The right to potentially occupy the 350,000-square-foot building was part of an agreement Alnylam signed with San Diego-based BioMed Realty Trust Inc., one of the nation’s largest developers of life sciences offices and labs, which owns a block of buildings in Kendall Square.
Under the agreement, disclosed in a regulatory filing last week, Alnylam also will lease 295,000 square feet of offices and labs at 675 West Kendall St., diagonally across from Genzyme Center, starting on May 1, 2018. That space is currently leased to Vertex Pharmaceuticals Inc., which last year moved to a new Boston campus and plans to sublease the Cambridge location to other tenants for the next three years.

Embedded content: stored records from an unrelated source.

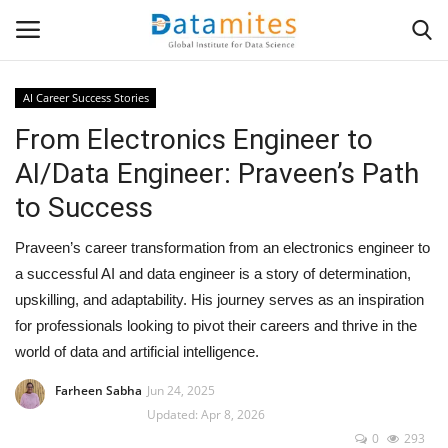
AI Career Success Stories
From Electronics Engineer to
Home
AI/Data Engineer: Praveen’s Path
Data Science
to Success
AI & ML
Praveen’s career transformation from an electronics engineer to
a successful AI and data engineer is a story of determination,
Programming
upskilling, and adaptability. His journey serves as an inspiration
for professionals looking to pivot their careers and thrive in the
Tools
world of data and artificial intelligence.
IT Resources
Farheen Sabha
Jun 24, 2025
Updated: Apr 8, 2026
0
293
Success Stories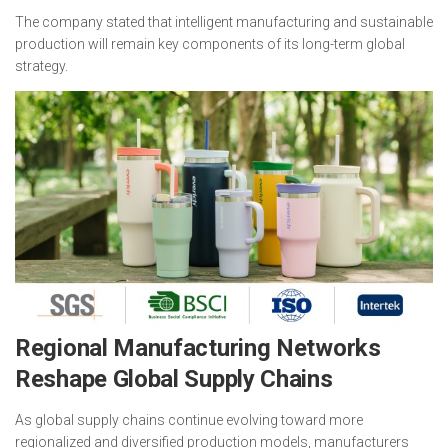
The company stated that intelligent manufacturing and sustainable
production will remain key components of its long-term global
strategy.
Regional Manufacturing Networks
Reshape Global Supply Chains
As global supply chains continue evolving toward more
regionalized and diversified production models, manufacturers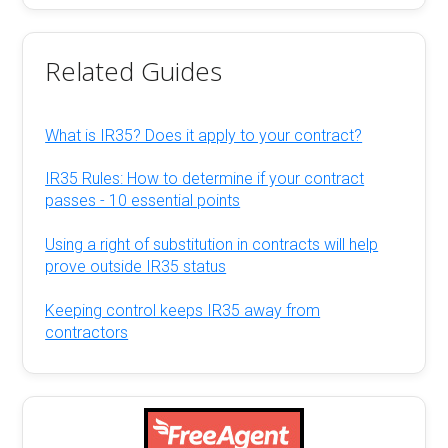
Related Guides
What is IR35? Does it apply to your contract?
IR35 Rules: How to determine if your contract
passes - 10 essential points
Using a right of substitution in contracts will help
prove outside IR35 status
Keeping control keeps IR35 away from
contractors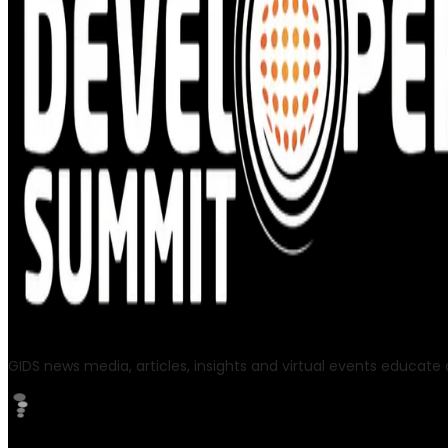
GIDS news media, articles, insights and virtual events educate a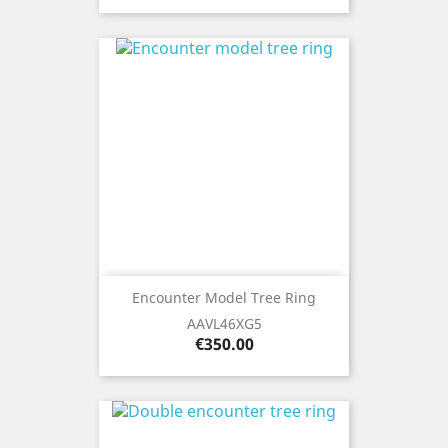
Encounter Model Tree Ring
AAVL46XG5
Price
€350.00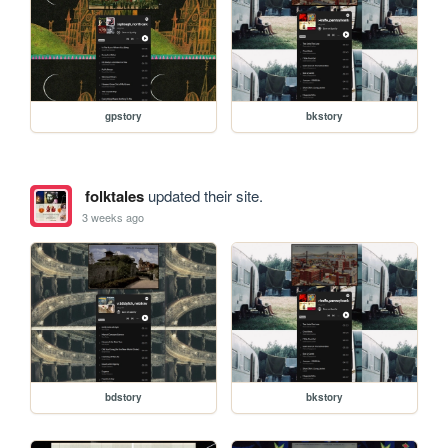
gpstory
bkstory
folktales
updated their site.
3 weeks ago
bdstory
bkstory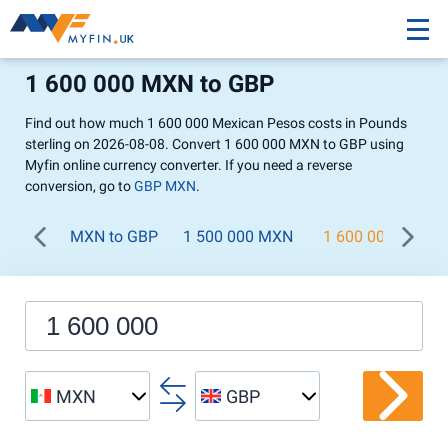
1 600 000 MXN to GBP
Find out how much 1 600 000 Mexican Pesos costs in Pounds
sterling on 2026-08-08. Convert 1 600 000 MXN to GBP using
Myfin online currency converter. If you need a reverse
conversion, go to
GBP MXN
.
MXN to GBP
1 500 000 MXN
1 600 000 MXN
MXN
GBP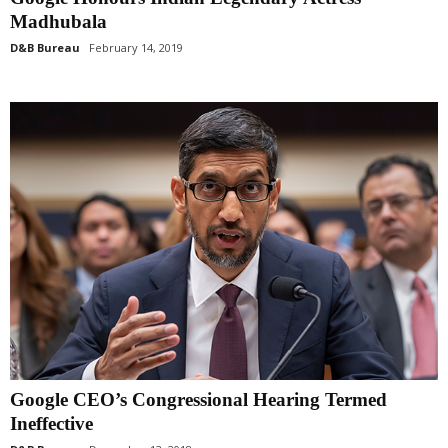
Madhubala
D&B Bureau
February 14, 2019
Google CEO’s Congressional Hearing Termed
Ineffective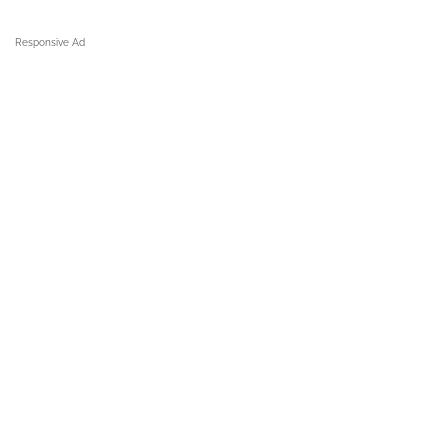
Responsive Ad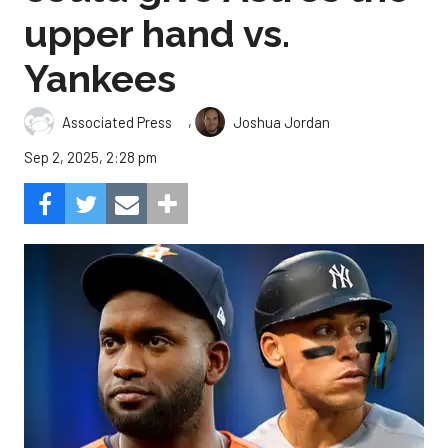
upper hand vs.
Yankees
,
Associated Press
Joshua Jordan
Sep 2, 2025, 2:28 pm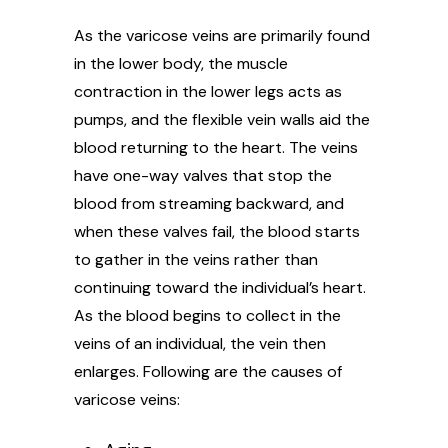
As the varicose veins are primarily found
in the lower body, the muscle
contraction in the lower legs acts as
pumps, and the flexible vein walls aid the
blood returning to the heart. The veins
have one-way valves that stop the
blood from streaming backward, and
when these valves fail, the blood starts
to gather in the veins rather than
continuing toward the individual’s heart.
As the blood begins to collect in the
veins of an individual, the vein then
enlarges. Following are the causes of
varicose veins: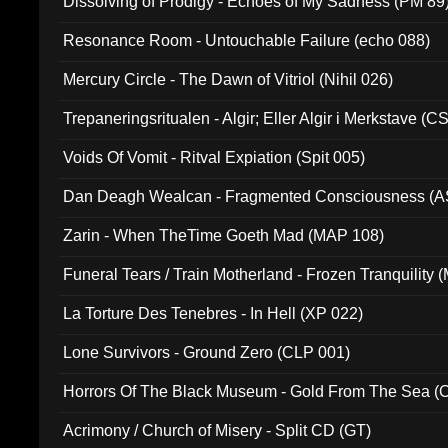
Dissolving of Prodigy - Echoes of My Sadness (PM 89
Resonance Room - Untouchable Failure (echo 088)
Mercury Circle - The Dawn of Vitriol (Nihil 026)
Trepaneringsritualen - Algir; Eller Algir i Merkstave (
Voids Of Vomit - Ritval Expiation (Spit 005)
Dan Deagh Wealcan - Fragmented Consciousness (A
Zarin - When TheTime Goeth Mad (MAP 108)
Funeral Tears / Train Motherland - Frozen Tranquility (
La Torture Des Tenebres - In Hell (XP 022)
Lone Survivors - Ground Zero (CLP 001)
Horrors Of The Black Museum - Gold From The Sea 
Acrimony / Church of Misery - Split CD (GT)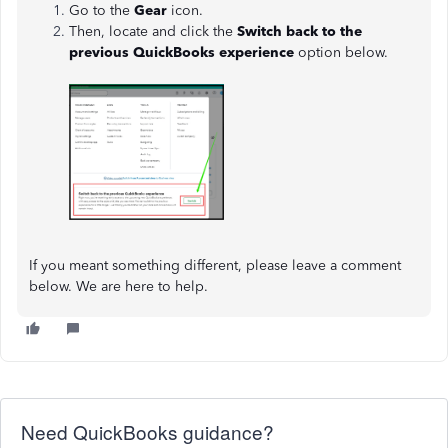
Go to the
Gear
icon.
Then, locate and click the
Switch back to the
previous QuickBooks experience
option below.
If you meant something different, please leave a comment
below. We are here to help.
Need QuickBooks guidance?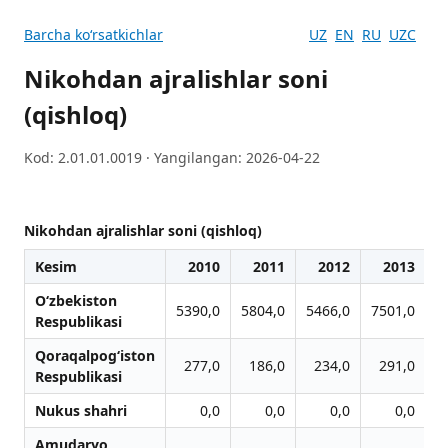
Barcha koʻrsatkichlar
UZ
EN
RU
UZC
Nikohdan ajralishlar soni
(qishloq)
Kod: 2.01.01.0019 · Yangilangan: 2026-04-22
Nikohdan ajralishlar soni (qishloq)
Kesim
2010
2011
2012
2013
O‘zbekiston
5390,0
5804,0
5466,0
7501,0
9
Respublikasi
Qoraqalpog‘iston
277,0
186,0
234,0
291,0
Respublikasi
Nukus shahri
0,0
0,0
0,0
0,0
Amudaryo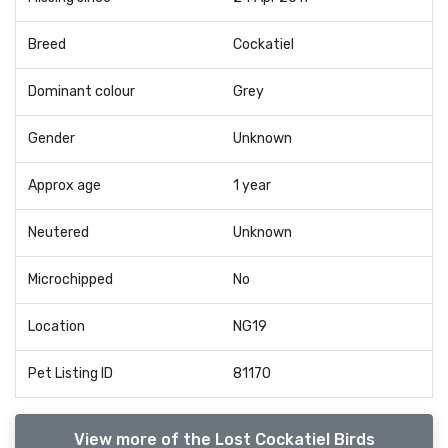
Breed
Cockatiel
Dominant colour
Grey
Gender
Unknown
Approx age
1 year
Neutered
Unknown
Microchipped
No
Location
NG19
Pet Listing ID
81170
View more of the Lost Cockatiel Birds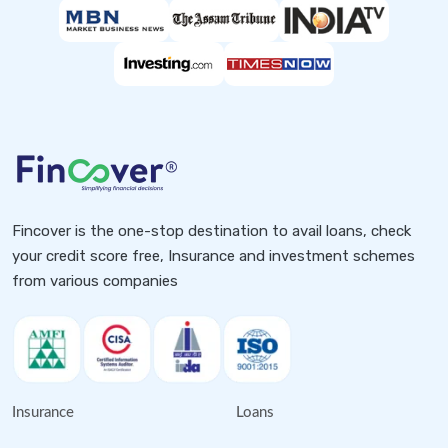
Fincover is the one-stop destination to avail loans, check
your credit score free, Insurance and investment schemes
from various companies
Insurance
Loans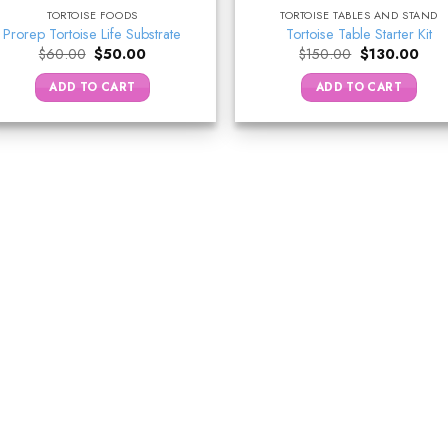
TORTOISE FOODS
TORTOISE TABLES AND STAND
Prorep Tortoise Life Substrate
Tortoise Table Starter Kit
Original
Current
Original
Curr
$
60.00
$
50.00
$
150.00
$
130.00
price
price
price
pric
was:
is:
was:
is:
ADD TO CART
ADD TO CART
$60.00.
$50.00.
$150.00.
$130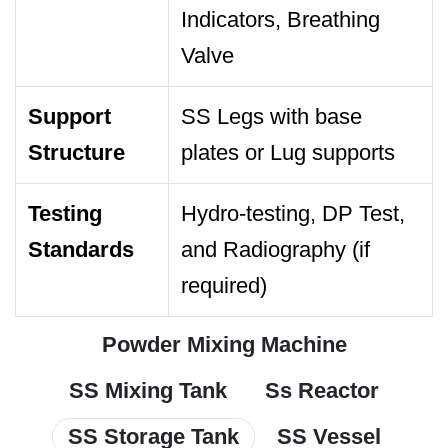
Indicators, Breathing
Valve
Support
SS Legs with base
Structure
plates or Lug supports
Testing
Hydro-testing, DP Test,
Standards
and Radiography (if
required)
Powder Mixing Machine
SS Mixing Tank
Ss Reactor
SS Storage Tank
SS Vessel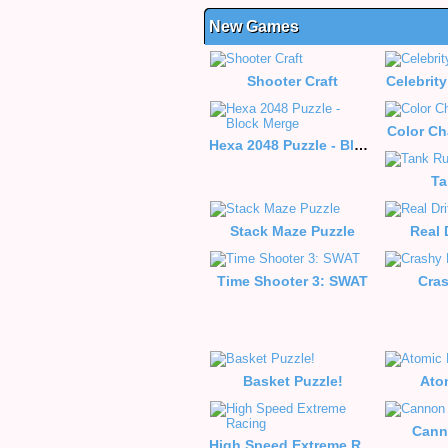
New Games
Shooter Craft
Celebrity
Color Ch
Hexa 2048 Puzzle - Block Merge
Ta
Stack Maze Puzzle
Real 
Time Shooter 3: SWAT
Cra
Basket Puzzle!
Ato
Cann
High Speed Extreme Racing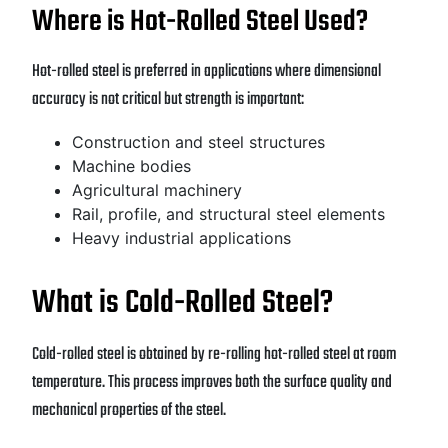
Where is Hot-Rolled Steel Used?
Hot-rolled steel is preferred in applications where dimensional
accuracy is not critical but strength is important:
Construction and steel structures
Machine bodies
Agricultural machinery
Rail, profile, and structural steel elements
Heavy industrial applications
What is Cold-Rolled Steel?
Cold-rolled steel is obtained by re-rolling hot-rolled steel at room
temperature. This process improves both the surface quality and
mechanical properties of the steel.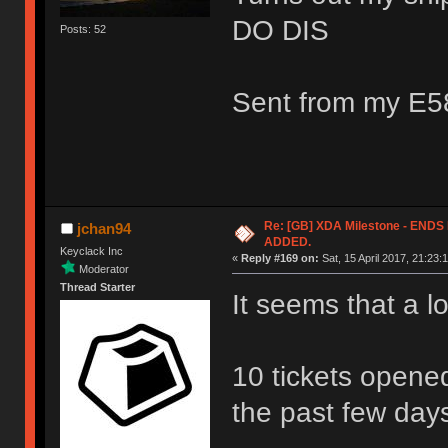
DO DIS
Posts: 52
Sent from my E5
Re: [GB] XDA Milestone - EN
jchan94
ADDED.
Keyclack Inc
«
Reply #169 on:
Sat, 15 April 2017, 21:23:
Moderator
Thread Starter
It seems that a l
10 tickets opene
the past few day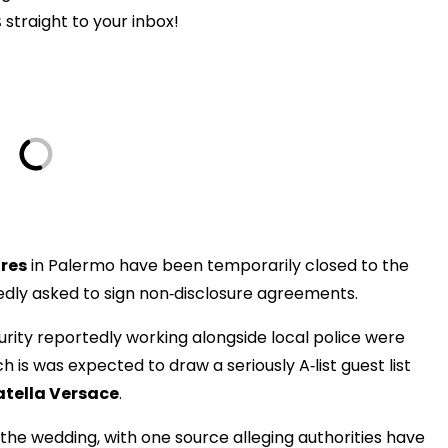
s
straight to your inbox!
res
in Palermo have been temporarily closed to the
gedly asked to sign non‑disclosure agreements.
rity reportedly working alongside local police were
is was expected to draw a seriously A‑list guest list
atella Versace
.
f the wedding, with one source alleging authorities have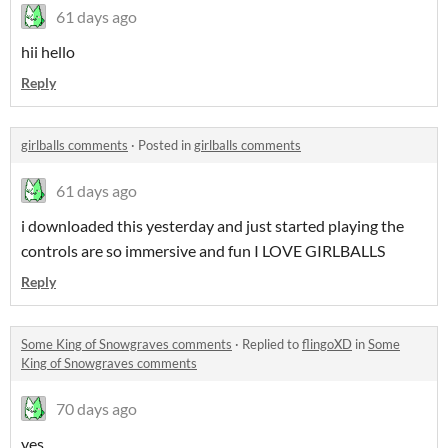
61 days ago
hii hello
Reply
girlballs comments
·
Posted in
girlballs comments
61 days ago
i downloaded this yesterday and just started playing the
controls are so immersive and fun I LOVE GIRLBALLS
Reply
Some King of Snowgraves comments
·
Replied to
flingoXD
in
Some
King of Snowgraves comments
70 days ago
yes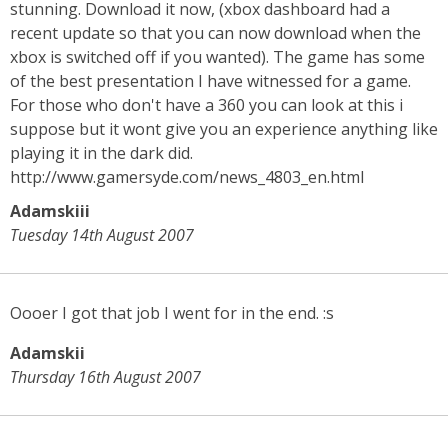
stunning. Download it now, (xbox dashboard had a
recent update so that you can now download when the
xbox is switched off if you wanted). The game has some
of the best presentation I have witnessed for a game.
For those who don't have a 360 you can look at this i
suppose but it wont give you an experience anything like
playing it in the dark did.
http://www.gamersyde.com/news_4803_en.html
Adamskiii
Tuesday 14th August 2007
Oooer I got that job I went for in the end. :s
Adamskii
Thursday 16th August 2007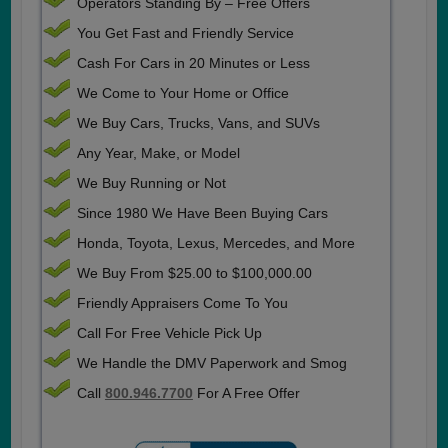
Operators Standing By – Free Offers
You Get Fast and Friendly Service
Cash For Cars in 20 Minutes or Less
We Come to Your Home or Office
We Buy Cars, Trucks, Vans, and SUVs
Any Year, Make, or Model
We Buy Running or Not
Since 1980 We Have Been Buying Cars
Honda, Toyota, Lexus, Mercedes, and More
We Buy From $25.00 to $100,000.00
Friendly Appraisers Come To You
Call For Free Vehicle Pick Up
We Handle the DMV Paperwork and Smog
Call
800.946.7700
For A Free Offer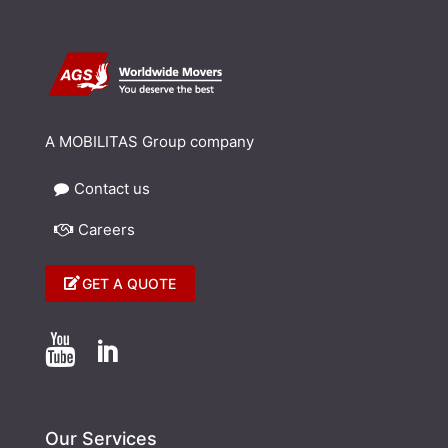
A MOBILITAS Group company
Contact us
Careers
GET A QUOTE


Our Services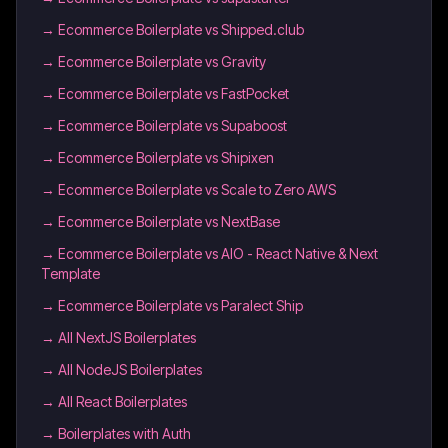
→
Ecommerce Boilerplate vs Shipped.club
→
Ecommerce Boilerplate vs Gravity
→
Ecommerce Boilerplate vs FastPocket
→
Ecommerce Boilerplate vs Supaboost
→
Ecommerce Boilerplate vs Shipixen
→
Ecommerce Boilerplate vs Scale to Zero AWS
→
Ecommerce Boilerplate vs NextBase
→
Ecommerce Boilerplate vs AIO - React Native & Next
Template
→
Ecommerce Boilerplate vs Paralect Ship
→
All NextJS Boilerplates
→
All NodeJS Boilerplates
→
All React Boilerplates
→
Boilerplates with Auth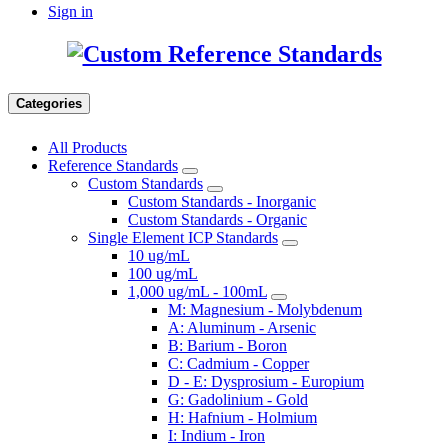
Sign in
Categories
All Products
Reference Standards
Custom Standards
Custom Standards - Inorganic
Custom Standards - Organic
Single Element ICP Standards
10 ug/mL
100 ug/mL
1,000 ug/mL - 100mL
M: Magnesium - Molybdenum
A: Aluminum - Arsenic
B: Barium - Boron
C: Cadmium - Copper
D - E: Dysprosium - Europium
G: Gadolinium - Gold
H: Hafnium - Holmium
I: Indium - Iron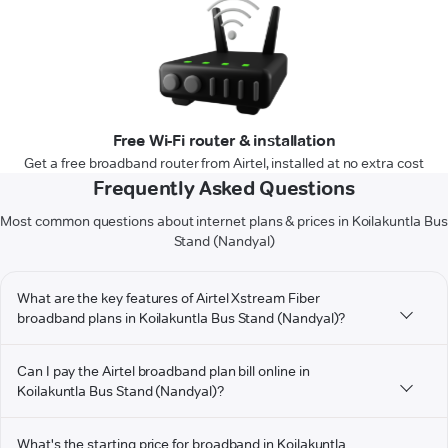
Free Wi-Fi router & installation
Get a free broadband router from Airtel, installed at no extra cost
Frequently Asked Questions
Most common questions about internet plans & prices in Koilakuntla Bus
Stand (Nandyal)
What are the key features of Airtel Xstream Fiber
broadband plans in Koilakuntla Bus Stand (Nandyal)?
Can I pay the Airtel broadband plan bill online in
Koilakuntla Bus Stand (Nandyal)?
What's the starting price for broadband in Koilakuntla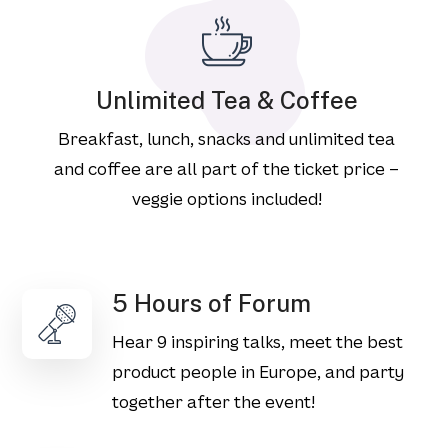
Unlimited Tea & Coffee
Breakfast, lunch, snacks and unlimited tea
and coffee are all part of the ticket price –
veggie options included!
5 Hours of Forum
Hear 9 inspiring talks, meet the best
product people in Europe, and party
together after the event!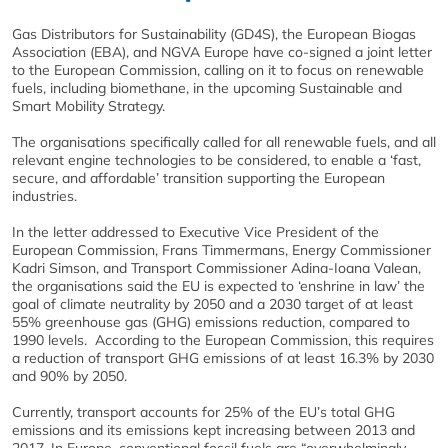
Gas Distributors for Sustainability (GD4S), the European Biogas
Association (EBA), and NGVA Europe have co-signed a joint letter
to the European Commission, calling on it to focus on renewable
fuels, including biomethane, in the upcoming Sustainable and
Smart Mobility Strategy.
The organisations specifically called for all renewable fuels, and all
relevant engine technologies to be considered, to enable a ‘fast,
secure, and affordable’ transition supporting the European
industries.
In the letter addressed to Executive Vice President of the
European Commission, Frans Timmermans, Energy Commissioner
Kadri Simson, and Transport Commissioner Adina-Ioana Valean,
the organisations said the EU is expected to ‘enshrine in law’ the
goal of climate neutrality by 2050 and a 2030 target of at least
55% greenhouse gas (GHG) emissions reduction, compared to
1990 levels. According to the European Commission, this requires
a reduction of transport GHG emissions of at least 16.3% by 2030
and 90% by 2050.
Currently, transport accounts for 25% of the EU’s total GHG
emissions and its emissions kept increasing between 2013 and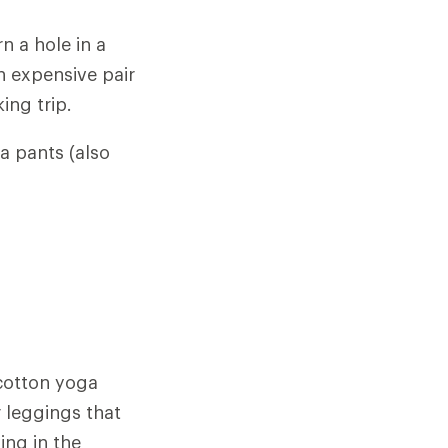
 a hole in a
n expensive pair
ing trip.
ga pants (also
 cotton yoga
r leggings that
ing in the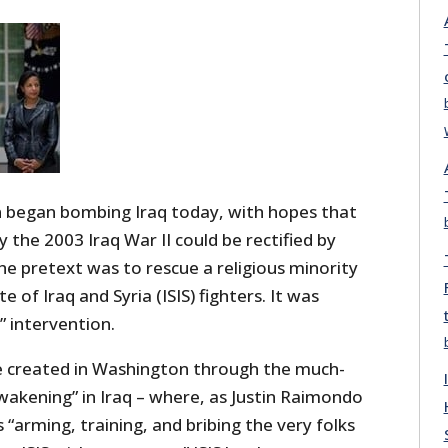
 began bombing Iraq today, with hopes that
y the 2003 Iraq War II could be rectified by
The pretext was to rescue a religious minority
e of Iraq and Syria (ISIS) fighters. It was
” intervention.
e created in Washington through the much-
akening” in Iraq – where, as Justin Raimondo
 “arming, training, and bribing the very folks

Alnylam’s move signals the anticipated expansion of a company that has become a leader in the emerging technology known as RNA interference therapeutics, or RNAi, which fights diseases by silencing genes that cause the unwanted overproduction of proteins in human cells.
Last year, Genzyme, an arm of the French drug maker Sanofi SA, paid $700 million to take a 12 percent stake in Alnylam, with an option to buy as much as 30 percent of the company in the future. The deal also gave Genzyme the ability to tap into Alnylam’s robust pipeline of rare-disease drug candidates based on its RNAi technology. Genzyme plans to move about 950 employees now in Genzyme Center to a new headquarters being built at nearby 50 Binney St.